Do we want to tax the aristocracy more so we can make university free?
Rejected, even if parliament passes it. David Lloyd George came up against the house of lords in an attempt to get his people’s budget passed.
Lloyd George argued that the People’s Budget would eliminate poverty, and commended it thus:
“This is a war Budget. It is for raising money to wage implacable warfare against poverty and squalidness. I cannot help hoping and believing that before this generation has passed away, we shall have advanced a great step towards that good time, when poverty, and the wretchedness and human degradation which always follows in its camp, will be as remote to the people of this country as the wolves which once infested its forests”
Britain was also trying to keep up with the rising power of imperial Germany, and were in an arms race, a prelude to the impending war.
“a fully-equipped duke cost as much to keep up as two dreadnoughts (battleships)”– but was “much less easy to scrap”- Lloyd George
On the 30th November 1909, the Finance Bill was resolutely rejected by the House of Lords, by 350 votes to 75. The Prime Minister, Asquith, subsequently moved a motion to dissolve Parliament, declaring the act to be a “breach of the constitution and usurption of the rights of the Commons.” The House of Lords had gone one step too far this time, breaking an ancient, yet unwritten constitutional prerogative forbidding the Upper Chamber from rejecting financial bills put forward by the elected Lower House. The issue was portrayed as one of the peers versus the people at the ensuing election in January 1910 and Lloyd George toured the country addressing working class crowds and stressing that the rich landowners that filled the red benches of the Lords would rather see the food of the masses taxed, rather than pay for important measures to fight poverty from their own overflowing pockets. His most renowned speech at Limehouse used particularly forceful language and even provoked a letter of complaint from the King.

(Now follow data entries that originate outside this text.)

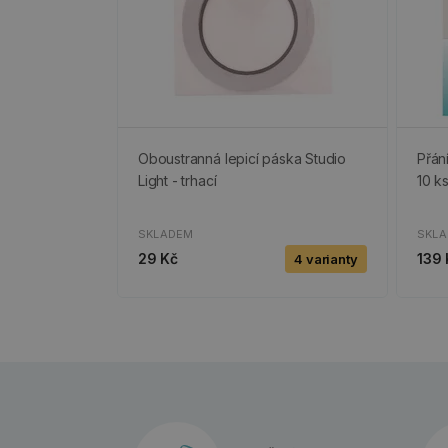
Oboustranná lepicí páska Studio
Přán
Light - trhací
10 k
SKLADEM
SKL
29 Kč
139 
4 varianty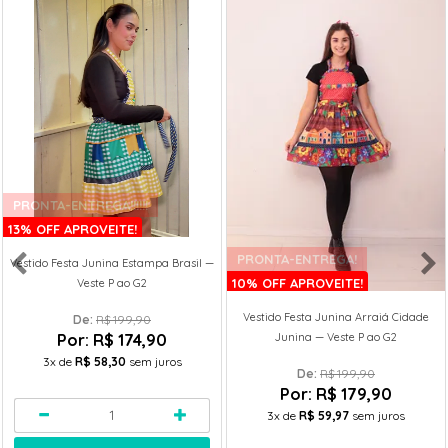
PRONTA-ENTREGA!!!!!!
13% OFF APROVEITE!
PRONTA-ENTREGA!
Vestido Festa Junina Estampa Brasil —
10% OFF APROVEITE!
Veste P ao G2
Vestido Festa Junina Arraiá Cidade
De: 
R$ 199,90
Por:
R$ 174,90
Junina — Veste P ao G2
3x
de
R$ 58,30
sem juros
De: 
R$ 199,90
Por:
R$ 179,90
3x
de
R$ 59,97
sem juros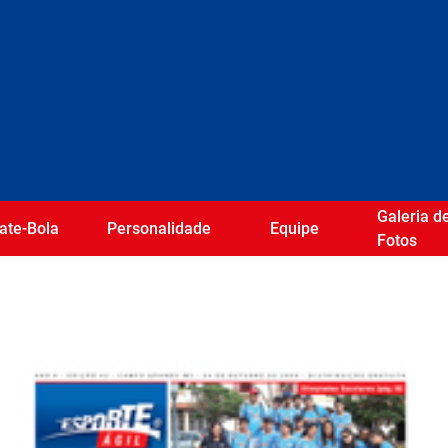
Galeria d
ate-Bola
Personalidade
Equipe
Fotos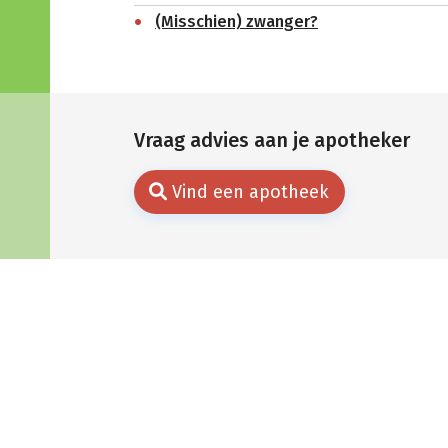
(Misschien) zwanger?
Vraag advies aan je apotheker
Vind een apotheek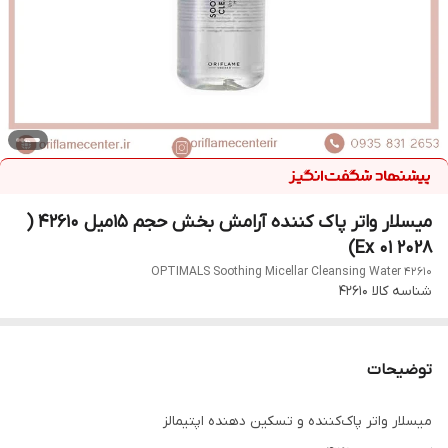
میسلار واتر پاک کننده آرامش بخش حجم 15میل 42610 (
Ex 01 2028)
OPTIMALS Soothing Micellar Cleansing Water 42610
شناسه کالا
42610
توضیحات
میسلار واتر پاک‌کننده و تسکین دهنده اپتیمالز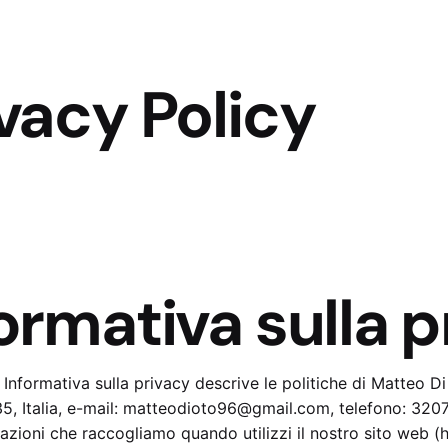
vacy Policy
ormativa sulla p
 Informativa sulla privacy descrive le politiche di Matteo D
, Italia, e-mail: matteodioto96@gmail.com, telefono: 32074
azioni che raccogliamo quando utilizzi il nostro sito web (h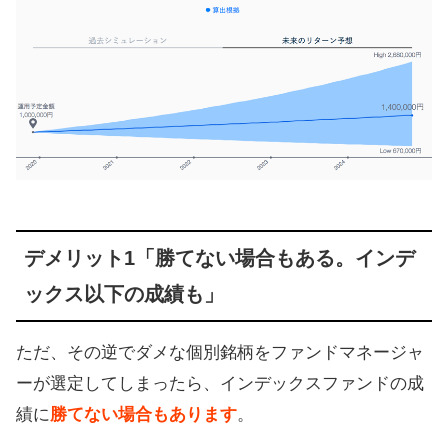
デメリット1「勝てない場合もある。インデ
ックス以下の成績も」
ただ、その逆でダメな個別銘柄をファンドマネージャ
ーが選定してしまったら、インデックスファンドの成
績に
勝てない場合もあります
。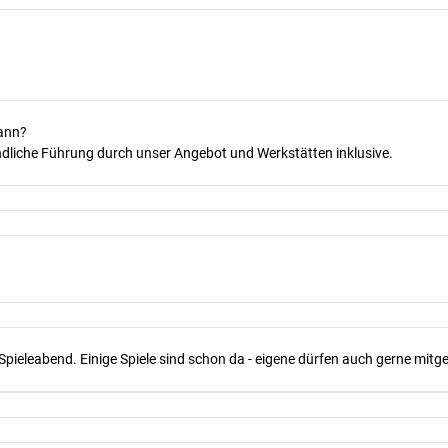
kann?
dliche Führung durch unser Angebot und Werkstätten inklusive.
Spieleabend. Einige Spiele sind schon da - eigene dürfen auch gerne mit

Although the Liberals returned to Parliament with 100 less seats, they had still won an important moral victory over the Lords and the Conservative opposition and on the 28th April 1910, the Lords were finally forced to accept the Budget, which passed into law after no fewer than 70 parliamentary days of debate and 554 divisions.
As a result of the budget, we now have the NHS, state pensions, sick pay, free school meals for poor children, etc.
This shows what can be done of we remove the wealth from the hands of an elite minority. Imagine what could be done if we decided to do away with the archaic principles of the aristocracy.
“Who ordained that a few should have the land of Britain as a perquisite; who made ten thousand people owners of the soil and the rest of us trespassers in the land of our birth?”